→ Available data
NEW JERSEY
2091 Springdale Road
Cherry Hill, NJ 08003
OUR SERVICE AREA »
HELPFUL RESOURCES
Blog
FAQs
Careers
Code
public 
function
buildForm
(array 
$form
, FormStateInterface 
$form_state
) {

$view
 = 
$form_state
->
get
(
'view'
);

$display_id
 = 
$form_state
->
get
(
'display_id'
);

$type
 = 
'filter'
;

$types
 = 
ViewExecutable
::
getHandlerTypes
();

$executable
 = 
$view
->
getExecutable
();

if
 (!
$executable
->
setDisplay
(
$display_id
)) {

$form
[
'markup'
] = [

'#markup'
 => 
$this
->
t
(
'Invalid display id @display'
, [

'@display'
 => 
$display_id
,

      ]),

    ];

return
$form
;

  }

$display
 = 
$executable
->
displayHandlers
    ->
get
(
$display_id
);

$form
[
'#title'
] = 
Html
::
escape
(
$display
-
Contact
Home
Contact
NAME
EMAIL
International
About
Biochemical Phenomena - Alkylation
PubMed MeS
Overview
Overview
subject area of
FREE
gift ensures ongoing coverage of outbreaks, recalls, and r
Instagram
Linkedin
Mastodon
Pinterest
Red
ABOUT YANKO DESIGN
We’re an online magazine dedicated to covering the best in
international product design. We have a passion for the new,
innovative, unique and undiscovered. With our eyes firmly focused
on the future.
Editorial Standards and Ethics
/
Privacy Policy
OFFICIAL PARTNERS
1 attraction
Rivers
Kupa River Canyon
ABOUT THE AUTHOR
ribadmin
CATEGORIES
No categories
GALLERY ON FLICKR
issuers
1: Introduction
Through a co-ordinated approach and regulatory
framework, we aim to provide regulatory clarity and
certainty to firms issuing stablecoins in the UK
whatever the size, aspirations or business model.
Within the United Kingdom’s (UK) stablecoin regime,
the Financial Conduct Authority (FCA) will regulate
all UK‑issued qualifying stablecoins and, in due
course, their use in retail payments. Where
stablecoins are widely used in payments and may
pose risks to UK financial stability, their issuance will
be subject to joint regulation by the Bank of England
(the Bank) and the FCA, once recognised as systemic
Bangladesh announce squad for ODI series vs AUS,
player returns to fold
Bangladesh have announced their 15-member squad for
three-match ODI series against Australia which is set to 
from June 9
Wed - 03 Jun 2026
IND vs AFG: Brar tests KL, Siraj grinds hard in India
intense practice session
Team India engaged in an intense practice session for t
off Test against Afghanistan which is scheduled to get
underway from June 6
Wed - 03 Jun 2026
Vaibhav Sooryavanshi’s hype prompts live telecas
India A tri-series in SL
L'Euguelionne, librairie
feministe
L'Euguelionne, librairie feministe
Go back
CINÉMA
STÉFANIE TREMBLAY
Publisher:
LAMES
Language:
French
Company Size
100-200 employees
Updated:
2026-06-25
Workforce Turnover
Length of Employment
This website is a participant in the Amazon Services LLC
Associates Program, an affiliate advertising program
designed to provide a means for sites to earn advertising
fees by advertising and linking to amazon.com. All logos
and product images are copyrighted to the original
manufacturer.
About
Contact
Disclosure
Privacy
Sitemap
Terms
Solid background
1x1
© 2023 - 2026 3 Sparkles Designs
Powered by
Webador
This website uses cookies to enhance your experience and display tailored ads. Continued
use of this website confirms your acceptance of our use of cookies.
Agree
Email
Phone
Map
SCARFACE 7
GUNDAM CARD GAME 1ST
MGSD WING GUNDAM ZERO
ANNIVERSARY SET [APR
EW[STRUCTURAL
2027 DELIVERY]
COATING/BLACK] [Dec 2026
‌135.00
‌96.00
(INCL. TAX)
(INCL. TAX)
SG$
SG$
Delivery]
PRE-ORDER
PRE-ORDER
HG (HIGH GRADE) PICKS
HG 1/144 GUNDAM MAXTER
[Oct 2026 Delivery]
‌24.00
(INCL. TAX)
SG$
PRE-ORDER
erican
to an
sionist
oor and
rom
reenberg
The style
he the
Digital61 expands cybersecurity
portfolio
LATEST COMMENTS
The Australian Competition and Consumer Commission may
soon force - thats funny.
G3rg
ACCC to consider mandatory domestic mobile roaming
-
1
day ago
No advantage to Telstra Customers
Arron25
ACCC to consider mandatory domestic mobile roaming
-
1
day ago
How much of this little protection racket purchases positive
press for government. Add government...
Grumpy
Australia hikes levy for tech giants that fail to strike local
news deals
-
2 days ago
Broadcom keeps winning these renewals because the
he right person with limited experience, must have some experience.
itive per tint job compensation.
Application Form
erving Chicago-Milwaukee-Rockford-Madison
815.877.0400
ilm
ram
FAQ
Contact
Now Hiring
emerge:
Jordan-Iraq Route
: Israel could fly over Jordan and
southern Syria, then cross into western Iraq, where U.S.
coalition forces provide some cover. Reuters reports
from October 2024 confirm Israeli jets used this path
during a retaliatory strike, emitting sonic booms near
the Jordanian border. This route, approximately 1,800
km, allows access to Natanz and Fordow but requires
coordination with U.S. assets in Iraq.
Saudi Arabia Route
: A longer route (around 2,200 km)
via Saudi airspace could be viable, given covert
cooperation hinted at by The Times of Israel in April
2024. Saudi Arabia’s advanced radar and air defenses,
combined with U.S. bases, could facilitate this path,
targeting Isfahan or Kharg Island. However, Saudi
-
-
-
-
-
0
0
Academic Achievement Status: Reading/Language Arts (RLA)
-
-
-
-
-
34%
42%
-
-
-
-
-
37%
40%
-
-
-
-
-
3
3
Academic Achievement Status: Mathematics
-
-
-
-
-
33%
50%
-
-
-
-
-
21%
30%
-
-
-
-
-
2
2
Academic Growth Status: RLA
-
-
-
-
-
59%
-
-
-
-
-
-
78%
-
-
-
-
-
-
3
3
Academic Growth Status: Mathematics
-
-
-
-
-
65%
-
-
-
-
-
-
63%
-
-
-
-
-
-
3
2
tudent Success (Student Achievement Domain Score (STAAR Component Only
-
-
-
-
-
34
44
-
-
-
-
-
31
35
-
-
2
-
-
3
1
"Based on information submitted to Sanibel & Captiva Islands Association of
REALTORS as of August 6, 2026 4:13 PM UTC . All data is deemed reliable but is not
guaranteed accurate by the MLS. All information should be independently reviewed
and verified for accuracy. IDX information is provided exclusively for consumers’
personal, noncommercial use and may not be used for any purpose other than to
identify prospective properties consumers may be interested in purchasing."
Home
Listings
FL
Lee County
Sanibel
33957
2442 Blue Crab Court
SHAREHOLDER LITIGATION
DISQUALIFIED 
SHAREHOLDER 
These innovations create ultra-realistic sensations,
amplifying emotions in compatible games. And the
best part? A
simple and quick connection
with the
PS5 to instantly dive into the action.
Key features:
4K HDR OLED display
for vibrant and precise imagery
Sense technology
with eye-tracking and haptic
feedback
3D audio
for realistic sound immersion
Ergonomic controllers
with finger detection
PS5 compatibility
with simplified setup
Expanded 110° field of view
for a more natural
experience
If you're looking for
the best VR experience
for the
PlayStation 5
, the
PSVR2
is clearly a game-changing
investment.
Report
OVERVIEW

→ Required work
Beginning with the line that contains "for a more natural", repeat every line through the end of the records and nothing more.

→ Response to the exercise
for a more natural
experience
If you're looking for
the best VR experience
for the
PlayStation 5
, the
PSVR2
is clearly a game-changing
investment.
Report
OVERVIEW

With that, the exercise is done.